THE DATA

++++++++

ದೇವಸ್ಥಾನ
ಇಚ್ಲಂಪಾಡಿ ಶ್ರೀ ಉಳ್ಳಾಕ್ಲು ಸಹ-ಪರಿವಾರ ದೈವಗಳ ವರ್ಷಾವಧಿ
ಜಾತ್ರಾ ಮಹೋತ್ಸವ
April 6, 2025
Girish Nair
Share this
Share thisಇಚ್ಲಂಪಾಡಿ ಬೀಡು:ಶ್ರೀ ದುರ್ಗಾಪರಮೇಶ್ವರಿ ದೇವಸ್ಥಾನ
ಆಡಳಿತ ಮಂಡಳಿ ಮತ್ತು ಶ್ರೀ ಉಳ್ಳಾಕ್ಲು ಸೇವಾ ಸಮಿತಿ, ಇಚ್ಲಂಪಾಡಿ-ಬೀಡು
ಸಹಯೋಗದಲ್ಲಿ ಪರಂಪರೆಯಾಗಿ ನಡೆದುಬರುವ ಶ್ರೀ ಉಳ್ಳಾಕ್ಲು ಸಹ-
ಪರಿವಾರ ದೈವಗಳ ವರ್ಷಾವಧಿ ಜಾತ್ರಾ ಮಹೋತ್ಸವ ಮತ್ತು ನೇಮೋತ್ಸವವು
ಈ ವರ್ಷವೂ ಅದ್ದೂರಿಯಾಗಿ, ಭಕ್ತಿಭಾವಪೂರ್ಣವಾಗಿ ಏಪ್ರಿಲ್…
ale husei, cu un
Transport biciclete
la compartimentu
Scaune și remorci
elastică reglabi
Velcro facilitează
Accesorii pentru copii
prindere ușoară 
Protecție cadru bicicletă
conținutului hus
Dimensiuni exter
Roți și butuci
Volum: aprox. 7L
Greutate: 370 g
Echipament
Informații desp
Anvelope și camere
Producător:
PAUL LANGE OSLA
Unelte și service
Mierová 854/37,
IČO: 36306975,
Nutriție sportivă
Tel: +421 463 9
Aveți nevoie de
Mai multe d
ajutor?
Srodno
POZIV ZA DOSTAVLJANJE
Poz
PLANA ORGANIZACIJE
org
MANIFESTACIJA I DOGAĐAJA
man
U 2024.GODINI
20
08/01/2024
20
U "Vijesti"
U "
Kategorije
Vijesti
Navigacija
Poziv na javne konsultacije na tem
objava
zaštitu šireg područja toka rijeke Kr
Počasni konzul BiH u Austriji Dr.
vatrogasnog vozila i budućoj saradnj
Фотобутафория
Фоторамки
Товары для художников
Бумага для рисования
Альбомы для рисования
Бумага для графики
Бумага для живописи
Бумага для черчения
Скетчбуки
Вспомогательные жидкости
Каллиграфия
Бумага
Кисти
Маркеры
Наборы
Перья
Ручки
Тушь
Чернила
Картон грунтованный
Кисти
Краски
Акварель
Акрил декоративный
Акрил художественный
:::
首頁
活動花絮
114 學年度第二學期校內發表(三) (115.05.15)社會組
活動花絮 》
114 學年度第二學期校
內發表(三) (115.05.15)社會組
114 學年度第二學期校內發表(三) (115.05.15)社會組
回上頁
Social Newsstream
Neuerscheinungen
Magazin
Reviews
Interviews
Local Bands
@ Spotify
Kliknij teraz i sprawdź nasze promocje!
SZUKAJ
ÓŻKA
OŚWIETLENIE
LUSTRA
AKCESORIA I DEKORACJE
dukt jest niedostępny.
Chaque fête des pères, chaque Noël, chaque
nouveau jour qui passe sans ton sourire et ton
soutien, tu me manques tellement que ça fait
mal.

++++++++

REQUIRED WORK
Include the first line, the line containing "ಪರಿವಾರ ದೈವಗಳ ವರ್ಷಾವಧಿ ಜಾತ್ರಾ", and every line between them, copied exactly from the material above; output no other line.

RESULT BELOW
ದೇವಸ್ಥಾನ
ಇಚ್ಲಂಪಾಡಿ ಶ್ರೀ ಉಳ್ಳಾಕ್ಲು ಸಹ-ಪರಿವಾರ ದೈವಗಳ ವರ್ಷಾವಧಿ
ಜಾತ್ರಾ ಮಹೋತ್ಸವ
April 6, 2025
Girish Nair
Share this
Share thisಇಚ್ಲಂಪಾಡಿ ಬೀಡು:ಶ್ರೀ ದುರ್ಗಾಪರಮೇಶ್ವರಿ ದೇವಸ್ಥಾನ
ಆಡಳಿತ ಮಂಡಳಿ ಮತ್ತು ಶ್ರೀ ಉಳ್ಳಾಕ್ಲು ಸೇವಾ ಸಮಿತಿ, ಇಚ್ಲಂಪಾಡಿ-ಬೀಡು
ಸಹಯೋಗದಲ್ಲಿ ಪರಂಪರೆಯಾಗಿ ನಡೆದುಬರುವ ಶ್ರೀ ಉಳ್ಳಾಕ್ಲು ಸಹ-
ಪರಿವಾರ ದೈವಗಳ ವರ್ಷಾವಧಿ ಜಾತ್ರಾ ಮಹೋತ್ಸವ ಮತ್ತು ನೇಮೋತ್ಸವವು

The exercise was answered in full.